Media
Le banalità del male
I giornali prendono l’epidemia per le corna ma gli intellettuali non se ne stanno certo con le mani in mano e la lavorano ai fianchi. Mentre i titoli dei quotidiani hanno già messo l’apocalisse all’ordine del giorno, l’intellettuale di riferimento ricama elzeviri sulla malattia come metafora. All’avanguardia c’è Michele Serra che dalla sua amaca riflette sull’epidemia da par suo e, dondolando, ci dona meraviglie.
Prima di tutto ci spiega che il virus “non ne fa una questione di classe, di razza, di religione e sale a bordo dell’essere umano in quanto tale…come la livella di Totò, per lui gli uomini e le donne sono tutti uguali…tutti ugualmente esposti alla fortuna e alla sventura”. Poi conclude, mirabilmente, che “Niente come un’epidemia ci fa sentire uguali”.

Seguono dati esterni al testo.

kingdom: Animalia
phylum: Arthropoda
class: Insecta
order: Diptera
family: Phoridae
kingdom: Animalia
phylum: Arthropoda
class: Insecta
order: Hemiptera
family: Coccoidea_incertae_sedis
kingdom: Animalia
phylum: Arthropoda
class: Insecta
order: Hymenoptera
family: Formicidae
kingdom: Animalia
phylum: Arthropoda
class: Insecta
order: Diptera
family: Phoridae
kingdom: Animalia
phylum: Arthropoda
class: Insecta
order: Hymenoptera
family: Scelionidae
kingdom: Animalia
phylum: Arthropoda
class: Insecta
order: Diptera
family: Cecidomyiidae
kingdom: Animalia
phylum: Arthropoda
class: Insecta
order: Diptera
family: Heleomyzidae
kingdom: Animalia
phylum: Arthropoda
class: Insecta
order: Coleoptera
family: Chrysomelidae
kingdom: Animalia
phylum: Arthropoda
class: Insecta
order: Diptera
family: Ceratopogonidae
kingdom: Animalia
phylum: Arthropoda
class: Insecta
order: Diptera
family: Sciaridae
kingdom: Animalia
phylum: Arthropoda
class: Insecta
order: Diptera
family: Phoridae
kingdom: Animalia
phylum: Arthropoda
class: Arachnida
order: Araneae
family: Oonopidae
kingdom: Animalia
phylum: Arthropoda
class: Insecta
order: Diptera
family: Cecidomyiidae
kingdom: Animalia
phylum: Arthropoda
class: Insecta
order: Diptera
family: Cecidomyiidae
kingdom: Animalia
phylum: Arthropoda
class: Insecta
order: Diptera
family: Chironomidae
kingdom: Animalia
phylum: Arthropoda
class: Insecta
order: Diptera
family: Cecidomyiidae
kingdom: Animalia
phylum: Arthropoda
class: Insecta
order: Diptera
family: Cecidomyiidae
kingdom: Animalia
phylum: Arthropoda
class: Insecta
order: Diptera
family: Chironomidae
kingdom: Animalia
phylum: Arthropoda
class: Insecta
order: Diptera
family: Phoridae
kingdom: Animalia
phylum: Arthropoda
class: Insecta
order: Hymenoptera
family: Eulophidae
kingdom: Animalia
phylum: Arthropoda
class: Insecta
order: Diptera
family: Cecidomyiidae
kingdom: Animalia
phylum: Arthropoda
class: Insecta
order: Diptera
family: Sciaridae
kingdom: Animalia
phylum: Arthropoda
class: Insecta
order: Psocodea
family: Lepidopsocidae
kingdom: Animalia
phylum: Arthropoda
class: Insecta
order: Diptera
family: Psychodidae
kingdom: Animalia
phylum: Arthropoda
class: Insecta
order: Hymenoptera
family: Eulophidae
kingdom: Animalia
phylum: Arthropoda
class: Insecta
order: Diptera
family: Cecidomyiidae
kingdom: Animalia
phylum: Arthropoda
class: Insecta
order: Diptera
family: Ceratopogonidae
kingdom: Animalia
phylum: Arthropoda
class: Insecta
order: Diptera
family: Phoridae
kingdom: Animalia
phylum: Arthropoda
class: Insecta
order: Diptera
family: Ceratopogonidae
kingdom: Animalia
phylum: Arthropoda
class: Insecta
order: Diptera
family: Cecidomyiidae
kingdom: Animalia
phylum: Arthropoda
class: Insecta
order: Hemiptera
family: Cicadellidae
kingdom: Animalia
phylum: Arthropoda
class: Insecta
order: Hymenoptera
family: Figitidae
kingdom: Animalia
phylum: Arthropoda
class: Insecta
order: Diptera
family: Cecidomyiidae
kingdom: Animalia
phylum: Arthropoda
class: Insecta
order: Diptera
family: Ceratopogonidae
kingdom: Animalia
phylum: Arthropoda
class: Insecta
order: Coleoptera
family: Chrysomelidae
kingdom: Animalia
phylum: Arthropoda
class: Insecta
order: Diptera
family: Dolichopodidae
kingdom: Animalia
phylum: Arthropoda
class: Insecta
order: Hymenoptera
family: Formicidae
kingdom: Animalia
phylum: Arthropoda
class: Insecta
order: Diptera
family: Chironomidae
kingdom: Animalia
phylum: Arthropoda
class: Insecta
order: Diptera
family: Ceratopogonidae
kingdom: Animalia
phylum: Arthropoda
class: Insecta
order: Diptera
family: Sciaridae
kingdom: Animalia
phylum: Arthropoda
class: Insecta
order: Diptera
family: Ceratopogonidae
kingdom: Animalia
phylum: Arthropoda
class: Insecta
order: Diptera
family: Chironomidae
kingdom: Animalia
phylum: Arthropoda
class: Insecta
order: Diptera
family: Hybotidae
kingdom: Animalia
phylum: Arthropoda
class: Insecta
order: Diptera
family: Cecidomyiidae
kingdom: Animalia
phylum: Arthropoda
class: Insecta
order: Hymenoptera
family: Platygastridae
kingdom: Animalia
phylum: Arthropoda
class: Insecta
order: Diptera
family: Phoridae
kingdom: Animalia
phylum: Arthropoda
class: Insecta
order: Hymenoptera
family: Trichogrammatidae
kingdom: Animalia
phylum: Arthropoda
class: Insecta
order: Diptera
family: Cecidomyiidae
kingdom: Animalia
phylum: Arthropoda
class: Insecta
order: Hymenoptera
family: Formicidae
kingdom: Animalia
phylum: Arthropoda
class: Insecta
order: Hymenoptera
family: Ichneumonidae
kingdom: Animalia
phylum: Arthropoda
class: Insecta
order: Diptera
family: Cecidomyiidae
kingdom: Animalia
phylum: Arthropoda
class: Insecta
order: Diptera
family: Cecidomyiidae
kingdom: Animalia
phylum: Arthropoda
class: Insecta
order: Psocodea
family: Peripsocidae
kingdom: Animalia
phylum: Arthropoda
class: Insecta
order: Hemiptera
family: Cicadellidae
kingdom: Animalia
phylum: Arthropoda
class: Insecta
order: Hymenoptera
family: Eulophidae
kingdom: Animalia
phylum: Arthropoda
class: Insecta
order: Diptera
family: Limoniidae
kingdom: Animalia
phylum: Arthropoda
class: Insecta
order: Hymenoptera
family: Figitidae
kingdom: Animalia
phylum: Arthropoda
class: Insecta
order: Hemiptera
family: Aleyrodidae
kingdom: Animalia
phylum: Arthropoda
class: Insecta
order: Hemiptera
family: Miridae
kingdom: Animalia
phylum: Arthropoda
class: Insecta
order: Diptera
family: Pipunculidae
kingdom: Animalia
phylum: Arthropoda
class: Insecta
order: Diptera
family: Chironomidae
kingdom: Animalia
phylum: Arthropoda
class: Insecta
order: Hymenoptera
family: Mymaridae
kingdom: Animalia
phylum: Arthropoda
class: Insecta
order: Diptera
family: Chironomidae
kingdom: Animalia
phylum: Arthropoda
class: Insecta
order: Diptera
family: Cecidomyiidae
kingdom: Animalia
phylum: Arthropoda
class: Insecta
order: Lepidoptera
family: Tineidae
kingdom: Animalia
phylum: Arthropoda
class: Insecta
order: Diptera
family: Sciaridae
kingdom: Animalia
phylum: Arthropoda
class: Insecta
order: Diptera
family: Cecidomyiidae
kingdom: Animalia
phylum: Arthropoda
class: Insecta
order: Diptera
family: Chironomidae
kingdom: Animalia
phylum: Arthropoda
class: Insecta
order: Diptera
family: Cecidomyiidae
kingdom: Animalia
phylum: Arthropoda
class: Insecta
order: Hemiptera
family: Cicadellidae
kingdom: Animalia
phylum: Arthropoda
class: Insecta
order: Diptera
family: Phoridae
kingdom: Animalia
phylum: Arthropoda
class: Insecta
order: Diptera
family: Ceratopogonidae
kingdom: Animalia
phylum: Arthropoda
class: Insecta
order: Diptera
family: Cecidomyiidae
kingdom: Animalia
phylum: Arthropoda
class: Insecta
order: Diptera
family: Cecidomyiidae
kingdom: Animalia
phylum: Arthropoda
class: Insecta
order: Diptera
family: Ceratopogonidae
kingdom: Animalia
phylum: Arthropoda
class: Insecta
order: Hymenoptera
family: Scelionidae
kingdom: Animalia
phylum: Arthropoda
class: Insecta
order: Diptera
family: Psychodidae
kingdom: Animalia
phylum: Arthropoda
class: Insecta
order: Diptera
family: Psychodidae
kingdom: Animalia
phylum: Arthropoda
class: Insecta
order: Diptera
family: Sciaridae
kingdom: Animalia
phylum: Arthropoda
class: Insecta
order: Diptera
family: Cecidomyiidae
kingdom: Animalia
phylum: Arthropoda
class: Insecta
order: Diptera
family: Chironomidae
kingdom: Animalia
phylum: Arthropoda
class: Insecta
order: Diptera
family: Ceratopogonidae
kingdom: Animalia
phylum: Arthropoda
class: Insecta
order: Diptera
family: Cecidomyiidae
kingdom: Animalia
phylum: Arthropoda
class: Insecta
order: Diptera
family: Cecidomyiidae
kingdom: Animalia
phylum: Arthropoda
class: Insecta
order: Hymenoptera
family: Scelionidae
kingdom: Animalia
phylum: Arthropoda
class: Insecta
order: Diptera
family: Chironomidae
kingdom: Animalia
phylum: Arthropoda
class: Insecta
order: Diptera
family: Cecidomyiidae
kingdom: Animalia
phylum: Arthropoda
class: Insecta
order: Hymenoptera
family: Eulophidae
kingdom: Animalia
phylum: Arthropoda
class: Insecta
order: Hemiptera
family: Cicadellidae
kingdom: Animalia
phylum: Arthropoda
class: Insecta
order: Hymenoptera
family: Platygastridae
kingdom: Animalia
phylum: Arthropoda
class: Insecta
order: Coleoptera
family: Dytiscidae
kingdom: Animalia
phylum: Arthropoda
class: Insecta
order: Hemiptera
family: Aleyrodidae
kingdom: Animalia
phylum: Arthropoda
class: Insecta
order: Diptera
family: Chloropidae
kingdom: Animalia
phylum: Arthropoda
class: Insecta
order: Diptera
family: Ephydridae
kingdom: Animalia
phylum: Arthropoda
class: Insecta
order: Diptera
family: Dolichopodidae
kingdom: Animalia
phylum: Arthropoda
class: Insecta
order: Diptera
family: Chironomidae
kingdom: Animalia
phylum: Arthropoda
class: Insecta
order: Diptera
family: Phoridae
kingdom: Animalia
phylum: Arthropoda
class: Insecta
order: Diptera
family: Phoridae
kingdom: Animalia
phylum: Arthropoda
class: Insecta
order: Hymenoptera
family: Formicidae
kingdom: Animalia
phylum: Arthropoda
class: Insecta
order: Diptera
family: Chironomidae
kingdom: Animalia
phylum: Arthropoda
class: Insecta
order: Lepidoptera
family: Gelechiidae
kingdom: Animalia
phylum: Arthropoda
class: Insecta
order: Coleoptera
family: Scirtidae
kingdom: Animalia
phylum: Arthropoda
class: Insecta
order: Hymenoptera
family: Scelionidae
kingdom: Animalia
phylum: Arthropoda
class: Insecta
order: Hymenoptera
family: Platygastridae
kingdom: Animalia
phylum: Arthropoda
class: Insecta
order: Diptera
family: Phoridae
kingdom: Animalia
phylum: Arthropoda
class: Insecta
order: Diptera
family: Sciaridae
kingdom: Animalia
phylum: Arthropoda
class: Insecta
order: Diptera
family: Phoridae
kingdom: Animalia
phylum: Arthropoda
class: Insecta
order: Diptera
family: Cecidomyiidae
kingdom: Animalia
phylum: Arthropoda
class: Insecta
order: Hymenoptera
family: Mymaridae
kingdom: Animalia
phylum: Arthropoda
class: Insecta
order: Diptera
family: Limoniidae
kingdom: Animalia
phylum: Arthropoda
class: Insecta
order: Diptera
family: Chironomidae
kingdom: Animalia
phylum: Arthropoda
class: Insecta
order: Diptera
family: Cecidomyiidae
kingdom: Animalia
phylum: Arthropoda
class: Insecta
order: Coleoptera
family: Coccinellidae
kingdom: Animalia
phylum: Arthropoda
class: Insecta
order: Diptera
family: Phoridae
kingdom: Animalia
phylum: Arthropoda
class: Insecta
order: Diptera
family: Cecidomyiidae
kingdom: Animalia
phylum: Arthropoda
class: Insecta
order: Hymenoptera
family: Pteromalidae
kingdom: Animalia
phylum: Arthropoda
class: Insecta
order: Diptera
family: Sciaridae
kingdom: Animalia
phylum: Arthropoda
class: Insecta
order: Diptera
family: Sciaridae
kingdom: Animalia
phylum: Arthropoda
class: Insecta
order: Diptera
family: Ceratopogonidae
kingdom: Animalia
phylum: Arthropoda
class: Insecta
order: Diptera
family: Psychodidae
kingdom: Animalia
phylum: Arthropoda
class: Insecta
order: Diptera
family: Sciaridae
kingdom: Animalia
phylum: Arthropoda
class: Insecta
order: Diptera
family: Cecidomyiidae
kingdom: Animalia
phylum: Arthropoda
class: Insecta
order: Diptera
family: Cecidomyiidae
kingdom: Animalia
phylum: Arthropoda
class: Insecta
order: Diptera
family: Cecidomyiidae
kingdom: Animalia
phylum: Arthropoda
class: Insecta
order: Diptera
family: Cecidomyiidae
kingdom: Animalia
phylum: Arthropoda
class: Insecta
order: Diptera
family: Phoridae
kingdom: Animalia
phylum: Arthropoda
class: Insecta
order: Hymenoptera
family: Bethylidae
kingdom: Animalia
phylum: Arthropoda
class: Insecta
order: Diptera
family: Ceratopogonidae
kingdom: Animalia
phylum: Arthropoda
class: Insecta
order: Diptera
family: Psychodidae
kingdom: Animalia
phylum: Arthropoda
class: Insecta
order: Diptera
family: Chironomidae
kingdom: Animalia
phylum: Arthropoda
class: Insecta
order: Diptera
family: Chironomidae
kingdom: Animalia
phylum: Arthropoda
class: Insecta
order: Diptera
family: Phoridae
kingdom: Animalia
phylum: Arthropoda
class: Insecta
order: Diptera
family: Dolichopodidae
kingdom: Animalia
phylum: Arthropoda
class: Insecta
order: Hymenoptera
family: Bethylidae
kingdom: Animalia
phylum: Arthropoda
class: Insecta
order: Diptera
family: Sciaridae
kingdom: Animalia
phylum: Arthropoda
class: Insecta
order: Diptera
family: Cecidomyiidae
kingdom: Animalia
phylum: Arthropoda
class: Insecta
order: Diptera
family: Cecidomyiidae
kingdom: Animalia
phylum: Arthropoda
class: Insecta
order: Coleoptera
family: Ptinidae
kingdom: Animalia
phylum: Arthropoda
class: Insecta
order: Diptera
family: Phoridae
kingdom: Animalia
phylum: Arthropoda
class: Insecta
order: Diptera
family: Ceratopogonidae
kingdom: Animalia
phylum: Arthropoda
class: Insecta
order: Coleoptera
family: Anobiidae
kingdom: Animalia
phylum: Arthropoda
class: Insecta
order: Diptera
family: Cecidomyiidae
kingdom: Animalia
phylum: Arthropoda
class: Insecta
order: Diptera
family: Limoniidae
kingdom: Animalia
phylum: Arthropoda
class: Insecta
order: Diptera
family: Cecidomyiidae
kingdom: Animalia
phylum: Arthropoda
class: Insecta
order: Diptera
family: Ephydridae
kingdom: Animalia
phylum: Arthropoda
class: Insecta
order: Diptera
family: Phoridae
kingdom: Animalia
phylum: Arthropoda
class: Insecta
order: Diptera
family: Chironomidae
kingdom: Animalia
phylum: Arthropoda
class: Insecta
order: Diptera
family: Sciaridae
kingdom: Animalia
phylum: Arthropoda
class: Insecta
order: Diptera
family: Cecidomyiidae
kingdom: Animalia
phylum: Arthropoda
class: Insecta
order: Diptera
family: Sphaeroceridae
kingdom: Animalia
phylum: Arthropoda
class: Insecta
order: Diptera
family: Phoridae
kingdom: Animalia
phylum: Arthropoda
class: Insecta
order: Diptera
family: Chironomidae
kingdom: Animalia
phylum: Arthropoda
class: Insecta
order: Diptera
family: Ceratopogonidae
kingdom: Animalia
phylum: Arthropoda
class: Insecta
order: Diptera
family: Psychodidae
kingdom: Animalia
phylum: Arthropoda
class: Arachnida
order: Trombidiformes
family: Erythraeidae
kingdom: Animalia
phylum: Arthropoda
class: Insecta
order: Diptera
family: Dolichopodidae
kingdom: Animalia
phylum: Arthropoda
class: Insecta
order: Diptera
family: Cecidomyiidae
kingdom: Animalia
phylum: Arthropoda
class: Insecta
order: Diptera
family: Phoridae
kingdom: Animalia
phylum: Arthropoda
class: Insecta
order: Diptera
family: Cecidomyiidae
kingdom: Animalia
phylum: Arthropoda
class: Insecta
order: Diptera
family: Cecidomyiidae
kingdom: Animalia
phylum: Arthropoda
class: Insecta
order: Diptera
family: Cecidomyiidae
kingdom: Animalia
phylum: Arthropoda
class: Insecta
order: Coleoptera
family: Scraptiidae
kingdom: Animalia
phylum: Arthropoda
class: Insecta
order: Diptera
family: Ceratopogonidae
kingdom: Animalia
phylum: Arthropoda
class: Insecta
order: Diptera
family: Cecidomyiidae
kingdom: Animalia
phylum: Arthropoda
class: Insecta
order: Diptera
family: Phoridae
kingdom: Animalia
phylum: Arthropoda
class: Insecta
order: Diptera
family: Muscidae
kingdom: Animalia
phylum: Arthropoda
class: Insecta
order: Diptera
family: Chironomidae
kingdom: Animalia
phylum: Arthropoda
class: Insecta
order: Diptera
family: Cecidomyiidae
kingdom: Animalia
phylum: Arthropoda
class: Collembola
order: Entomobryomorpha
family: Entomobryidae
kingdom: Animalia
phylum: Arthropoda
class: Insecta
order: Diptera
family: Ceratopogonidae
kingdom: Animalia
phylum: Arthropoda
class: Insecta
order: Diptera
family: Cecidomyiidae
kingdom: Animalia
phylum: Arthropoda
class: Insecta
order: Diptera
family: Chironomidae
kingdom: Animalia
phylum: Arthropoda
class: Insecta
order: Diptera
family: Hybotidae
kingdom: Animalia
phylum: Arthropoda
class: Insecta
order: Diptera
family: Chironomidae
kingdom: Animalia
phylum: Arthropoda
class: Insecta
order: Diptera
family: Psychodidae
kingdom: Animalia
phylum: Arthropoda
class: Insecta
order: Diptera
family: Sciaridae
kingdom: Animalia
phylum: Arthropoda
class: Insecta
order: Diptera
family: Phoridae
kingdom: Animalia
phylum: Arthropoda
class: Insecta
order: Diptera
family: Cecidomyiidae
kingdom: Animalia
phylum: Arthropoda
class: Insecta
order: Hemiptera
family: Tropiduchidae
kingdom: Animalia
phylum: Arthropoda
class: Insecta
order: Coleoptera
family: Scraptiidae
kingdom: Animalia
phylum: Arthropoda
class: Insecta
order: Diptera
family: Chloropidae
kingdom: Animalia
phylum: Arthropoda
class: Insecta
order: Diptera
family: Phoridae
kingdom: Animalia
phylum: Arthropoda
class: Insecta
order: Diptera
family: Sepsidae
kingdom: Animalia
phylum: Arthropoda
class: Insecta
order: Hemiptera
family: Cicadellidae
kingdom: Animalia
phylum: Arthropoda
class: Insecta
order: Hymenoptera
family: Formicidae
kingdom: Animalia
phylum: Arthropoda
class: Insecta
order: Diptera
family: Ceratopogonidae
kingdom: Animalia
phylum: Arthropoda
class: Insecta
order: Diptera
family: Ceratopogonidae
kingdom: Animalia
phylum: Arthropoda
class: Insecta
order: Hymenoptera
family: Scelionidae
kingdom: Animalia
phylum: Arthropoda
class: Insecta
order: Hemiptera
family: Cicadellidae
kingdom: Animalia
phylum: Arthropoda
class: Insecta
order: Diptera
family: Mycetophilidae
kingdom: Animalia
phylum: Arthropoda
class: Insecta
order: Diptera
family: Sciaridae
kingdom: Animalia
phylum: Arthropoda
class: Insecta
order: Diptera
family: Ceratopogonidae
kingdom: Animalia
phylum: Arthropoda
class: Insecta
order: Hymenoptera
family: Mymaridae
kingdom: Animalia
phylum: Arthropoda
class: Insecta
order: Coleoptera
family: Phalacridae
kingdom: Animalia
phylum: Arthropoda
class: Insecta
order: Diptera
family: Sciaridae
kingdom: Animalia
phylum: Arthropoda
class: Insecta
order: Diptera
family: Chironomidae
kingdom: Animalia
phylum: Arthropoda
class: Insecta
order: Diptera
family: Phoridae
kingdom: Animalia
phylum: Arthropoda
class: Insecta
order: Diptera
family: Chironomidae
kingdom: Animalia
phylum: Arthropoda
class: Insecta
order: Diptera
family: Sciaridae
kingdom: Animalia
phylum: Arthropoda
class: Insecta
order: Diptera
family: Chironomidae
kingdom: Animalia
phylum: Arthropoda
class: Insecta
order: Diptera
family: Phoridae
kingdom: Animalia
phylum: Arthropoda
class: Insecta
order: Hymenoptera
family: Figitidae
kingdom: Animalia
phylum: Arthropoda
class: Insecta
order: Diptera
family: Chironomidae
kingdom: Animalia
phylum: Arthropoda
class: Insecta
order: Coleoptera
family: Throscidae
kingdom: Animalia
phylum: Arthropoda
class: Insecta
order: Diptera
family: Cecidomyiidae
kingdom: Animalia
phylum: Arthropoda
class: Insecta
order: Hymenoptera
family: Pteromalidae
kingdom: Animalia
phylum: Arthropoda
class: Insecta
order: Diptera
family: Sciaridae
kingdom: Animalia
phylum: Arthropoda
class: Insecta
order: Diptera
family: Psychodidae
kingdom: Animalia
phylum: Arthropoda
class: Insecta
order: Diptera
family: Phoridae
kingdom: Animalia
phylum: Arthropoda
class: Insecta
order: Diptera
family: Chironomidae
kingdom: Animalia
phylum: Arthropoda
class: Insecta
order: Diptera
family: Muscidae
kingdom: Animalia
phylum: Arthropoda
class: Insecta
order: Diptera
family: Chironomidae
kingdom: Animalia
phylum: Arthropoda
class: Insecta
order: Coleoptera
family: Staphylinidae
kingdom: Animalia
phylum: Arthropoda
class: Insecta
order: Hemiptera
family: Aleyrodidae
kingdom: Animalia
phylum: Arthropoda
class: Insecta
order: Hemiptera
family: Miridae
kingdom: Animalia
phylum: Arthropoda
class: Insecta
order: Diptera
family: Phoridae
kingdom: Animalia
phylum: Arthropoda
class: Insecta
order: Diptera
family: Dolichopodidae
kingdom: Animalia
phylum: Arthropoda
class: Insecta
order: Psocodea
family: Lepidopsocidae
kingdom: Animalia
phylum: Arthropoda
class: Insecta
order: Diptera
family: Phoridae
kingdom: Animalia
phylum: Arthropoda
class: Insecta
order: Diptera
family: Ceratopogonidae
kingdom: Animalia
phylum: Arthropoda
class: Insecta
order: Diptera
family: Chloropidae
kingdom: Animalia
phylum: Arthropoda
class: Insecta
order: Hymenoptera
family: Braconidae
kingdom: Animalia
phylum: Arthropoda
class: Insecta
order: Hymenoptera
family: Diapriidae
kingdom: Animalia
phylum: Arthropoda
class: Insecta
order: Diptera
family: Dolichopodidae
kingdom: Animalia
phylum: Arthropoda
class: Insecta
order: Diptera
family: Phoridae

Certo, a volere spaccare il capello in quattro, avrebbe potuto aggiungere anche che:
1) Oggi ci sei, domani chissà
2) Sono sempre i migliori che se ne vanno
3) A tutto c’è rimedio tranne alla morte
4) Tutto il mondo è paese
5) I soldi, nella vita, non sono tutto
e infine chiudere in bellezza con l’ottimismo:
6) Nella vita, ad ogni modo, non si può mai sapere
Ma la troppa saggezza uccide i non iniziati ed è per non creare danni irreversibili al cervello di chi lo legge che Michele Serra la elargisce con parsimonia. Egli si attiene strettamente all’argomento. Dunque: la morte è una livella, siamo tutti ugualmente esposti alla fortuna e alla sventura, per la malattia gli uomini son tutti uguali. Però il danno, ormai, è fatto e la voglia di diventare untori, leggendo queste minchiate, sale alle stelle. Ma, dice, le frasi fatte, non è detto che siano falsità; Bloy e Chesterton ci hanno insegnato che la verità dei luoghi comuni non va sottovalutata perché, più spesso di quanto si creda, è innegabile e talvolta anche innegabilmente profonda. E’ vero. Dunque chiediamoci se da questa insulsa brodaglia da rivista ebdomadaria per coglioni, da questa miscela di sentimentalismo da boudoir e interclassismo da parrocchia, per quanto esteticamente stomachevole, si possa trarre almeno l’ombra di una verità. E purtroppo la risposta è negativa. Queste insulsaggini non sono solo oscene. Sono anche intollerabilmente false. Se è già una bugia che i morti siano tutti uguali (Mussolini e Che Guevara, Hitler e Rosa Luxemburg) è ancora più falso che la malattia renda gli uomini uguali. Non solo un ricco non muore come un povero ma, soprattutto non si ammala e non si cura come lui. Una epidemia in Africa è cosa un po’ diversa che in Europa o negli Stati Uniti: e se qui i morti si dovessero contare a centinaia, là si conterebbero certamente a milioni. Con buona pace della livella, di Totò, dello “essere umano in quanto tale” e della egalitè di stocazzo. Quelle di Serra non sono, perciò, solo frasi fatte. Questo sarebbe peccato veniale (anche se da un intellettuale di riferimento ci si aspetterebbe che pensasse almeno a ciò che scrive…). Sono bugie. Che è molto peggio.